_Excerpted passage_

──────

/H3D/SHELL

Engine Keyword Generate H3D contour output results for /SHELL and /SH3N shell elements.

Format

/H3D/SHELL/Keyword3/Keyword4/Keyword5

#optional next line(s) that lists the parts to save results for.

part_ID1 ... part_IDN

Examples

# Stress tensor results for ply=1 and all integration points. The order of PLY and NPT does not matter.
/H3D/SHELL/TENS/STRESS/PLY=1/NPT=ALL
/H3D/SHELL/TENS/STRESS/NPT=ALL/PLY=1
# Stress tensor results for all integration points
/H3D/SHELL/TENS/STRESS/NPT=ALL
# Specific energy density results for only parts IDs 356 and 293.
/H3D/SHELL/ENER
356 293
# User variable #12 results for all integration points.
/H3D/SHELL/USER/NPT=ALL/UVAR=12

Definition

Field Contents SI Unit Example
Keyword3 Output types. 3  
Keyword4 Output types. 3  
Keyword5 Output types. 3  
part_IDN Optional list of part IDs for which results will be output.  

Comments

  1. The syntax /H3D/ELEM/Keyword3/Keyword4/Keyword5 is also valid.
  2. When PART IDs are listed after the /H3D/SHELL line the specified results will output only for those parts.

──────

_Available data_
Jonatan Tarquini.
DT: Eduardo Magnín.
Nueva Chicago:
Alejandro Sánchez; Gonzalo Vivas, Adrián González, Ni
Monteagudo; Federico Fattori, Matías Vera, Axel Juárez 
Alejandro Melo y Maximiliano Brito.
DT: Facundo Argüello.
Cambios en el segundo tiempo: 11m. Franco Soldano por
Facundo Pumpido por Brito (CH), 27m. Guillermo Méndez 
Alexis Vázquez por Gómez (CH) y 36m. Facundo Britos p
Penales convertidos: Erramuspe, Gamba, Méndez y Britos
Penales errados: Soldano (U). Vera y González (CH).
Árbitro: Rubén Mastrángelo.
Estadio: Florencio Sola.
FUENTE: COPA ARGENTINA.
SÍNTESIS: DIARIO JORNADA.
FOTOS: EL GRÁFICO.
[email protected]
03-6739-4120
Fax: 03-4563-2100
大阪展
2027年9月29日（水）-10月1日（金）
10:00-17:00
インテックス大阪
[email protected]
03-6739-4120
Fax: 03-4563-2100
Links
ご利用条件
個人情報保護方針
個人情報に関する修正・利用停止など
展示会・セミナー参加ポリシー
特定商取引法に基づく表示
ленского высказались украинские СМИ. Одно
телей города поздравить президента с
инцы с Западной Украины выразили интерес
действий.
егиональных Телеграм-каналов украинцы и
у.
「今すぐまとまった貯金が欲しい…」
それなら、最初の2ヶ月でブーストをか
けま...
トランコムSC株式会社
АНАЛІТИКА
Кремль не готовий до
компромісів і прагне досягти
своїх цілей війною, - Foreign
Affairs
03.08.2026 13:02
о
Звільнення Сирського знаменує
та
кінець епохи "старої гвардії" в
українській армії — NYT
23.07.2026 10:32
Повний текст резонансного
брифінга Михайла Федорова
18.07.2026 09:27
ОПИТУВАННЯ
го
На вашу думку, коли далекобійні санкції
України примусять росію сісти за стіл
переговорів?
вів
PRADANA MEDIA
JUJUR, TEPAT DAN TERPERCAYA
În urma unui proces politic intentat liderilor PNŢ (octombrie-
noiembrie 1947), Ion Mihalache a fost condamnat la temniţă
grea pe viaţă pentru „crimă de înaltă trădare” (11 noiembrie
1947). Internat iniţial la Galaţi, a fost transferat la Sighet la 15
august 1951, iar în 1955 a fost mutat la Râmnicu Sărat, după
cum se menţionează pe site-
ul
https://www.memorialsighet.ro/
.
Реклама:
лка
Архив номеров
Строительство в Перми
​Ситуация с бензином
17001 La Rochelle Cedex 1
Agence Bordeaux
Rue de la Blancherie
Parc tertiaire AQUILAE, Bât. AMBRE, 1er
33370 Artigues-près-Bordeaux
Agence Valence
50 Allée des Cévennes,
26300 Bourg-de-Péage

──────

_Request A_
Answer these questions using the /H3D/SHELL reference page:
(i) For which two kinds of shell elements does this keyword generate H3D contour output?
(ii) What other syntax do the comments say is also valid?
(iii) To which part IDs does the specific energy density example restrict its results?
_Request B_
In the /H3D/SHELL reference page, rewrite the examples block that begins "# Stress tensor results for ply=1" as a short list, keeping each command and what it outputs.
_Request C_
Carry on the /H3D/SHELL reference page from where it stops.
The listing above is separate material and not part of the /H3D/SHELL reference page.

_Expected answer A_
(i) /SHELL and /SH3N shell elements.
(ii) /H3D/ELEM/Keyword3/Keyword4/Keyword5
(iii) Parts 356 and 293.

_Expected answer B_
- Stress tensor, ply 1, all integration points: /H3D/SHELL/TENS/STRESS/PLY=1/NPT=ALL (or /H3D/SHELL/TENS/STRESS/NPT=ALL/PLY=1, since the order of PLY and NPT does not matter)
- Stress tensor, all integration points: /H3D/SHELL/TENS/STRESS/NPT=ALL
- Specific energy density for parts 356 and 293 only: /H3D/SHELL/ENER, followed by a line reading 356 293
- User variable 12, all integration points: /H3D/SHELL/USER/NPT=ALL/UVAR=12

_Expected answer C_
  3. Output can be a, scalar, vector, or tensor as defined in the following tables.
    Table 1. Scalar Output
    Keyword3 Keyword4 Description
    ALPHA
    PLY=
    I or ALL
    LAYER=
    I or ALL
    Shear angle alpha of material /MAT/LAW58 in degrees.
    AMS   Elements using AMS timestep due to /DT/CST_AMS.
    BULK   Artificial Viscosity
    DAM1, DAM2, DAM3   Principal damage values in local orthotropic skew direction 1, 2 or 3 for materials LAW15 and LAW25.
    DAMA
    MEMB
    PLY=
    I or ALL
    LAYER=
    I or ALL
    NPT=
    I, ALL, LOWER or UPPER
    Maximum of damage over time of all /FAIL criteria acting on one material. Refer to the specific /FAIL law used for how damage is calculated.
    TMAX Maximum of damage over time, integration points and failure models.
    DAMG
    MEMB
    NPT=
    I, ALL, LOWER or UPPER
    Mean damage over thickness integration points (only for coupled damage models). 8
    DAMINI
    PLY=
    I or ALL
    LAYER=
    I or ALL
    NPT=
    I, ALL, LOWER or UPPER
    Maximum damage initiation variable among all failure criteria using initiation variable before computing stress softening (/FAIL/INIEVO).
    DENS   Density
    DOMAIN   SPMD domain number of an element.
    DT   Element timestep
    EINT   Element internal energy
    ENER   Specific energy density (internal energy divided by the element mass)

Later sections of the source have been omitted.